Pontos-chave
- O banco central espera um crescimento próximo de 6% em 2025, esfriando para 4,2% em 2026, com a inflação em torno da faixa média de 3%.
- As autoridades dizem que o motor está a mudar das oscilações provocadas pelas colheitas para o investimento, a indústria e os serviços.
- O estatuto de grau de investimento e os novos projectos ajudam a situação, mas o boom tem de reflectir-se nos contracheques.
A última manchete do Paraguai é simples: um 2025 forte, depois um 2026 mais lento. Banco central o presidente Carlos Carvallo diz que o PIB deve crescer cerca de 6% este ano e 4,2% no próximo. Ele prevê uma inflação de 3,6% em 2025 e de 3,5% em 2026. Isso importa para o planejamento.

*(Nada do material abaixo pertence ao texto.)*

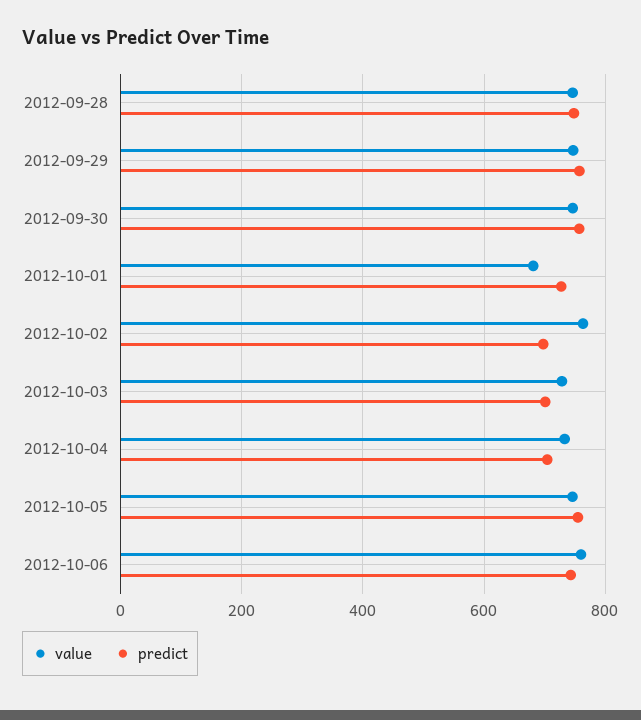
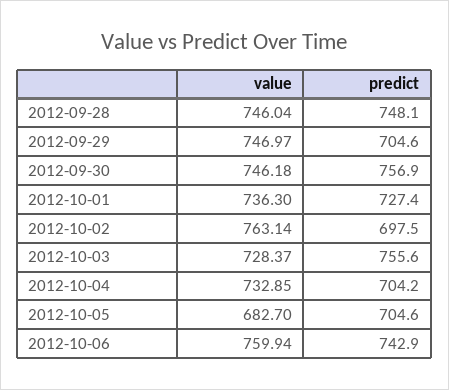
predict, 2012-09-29: 760 -> 704.6
value, 2012-10-01: 680 -> 736.3
predict, 2012-10-03: 700 -> 755.6
value, 2012-10-05: 740 -> 682.7
predict, 2012-10-05: 760 -> 704.6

A história por trás dos números é mais incomum. O Paraguai é frequentemente resumido no exterior como soja, carne bovina e energia hidrelétrica. É comumente descrito como o sexto maior produtor de soja do mundo e um grande exportador de carne bovina. Esses setores ainda são importantes.
Mas Carvallo argumenta que o crescimento está a aumentar. Ele aponta para a indústria e os serviços, e para um quadro de procura liderado pelo investimento e não por um boom de consumo. Ele diz que todos os setores primário, secundário e terciário cresceram acima de 5%.


A inflação é o teste de credibilidade. Paraguai cresceu 4,7% em 2024 e encerrou aquele ano com inflação de 3,8%. Carvallo reconhece as pressões alimentares, especialmente o aumento dos preços da carne bovina, mas considera-as temporárias e afirma que não alteraram o índice mais amplo.
O FMI também disse que as expectativas permanecem ancoradas perto da meta de 3,5% do banco central. Existem exemplos da “nova base”. O programa de exportação e produção de maquila relatou atividade recorde em 2025, citando o crescimento das exportações e a criação de empregos.
A JBS anunciou um plano de investimento em aves de US$ 70 milhões, com meta de cerca de 1.100 empregos em plena capacidade. Isto não elimina o risco das mercadorias, mas diversifica-o. Por que os estrangeiros deveriam se importar?
O Paraguai alimenta as cadeias alimentares globais, exporta energia e está a tentar subir na escala de valor sem perder a disciplina macro. A elevação da Moody’s para grau de investimento (Baa3) em julho de 2024 fortaleceu essa narrativa.
Também pode reduzir os custos dos empréstimos ao longo do tempo. A questão mais difícil é se um arrefecimento em 2026 desviará o debate das previsões para os padrões de vida – e se o modelo se mantém quando o ciclo muda.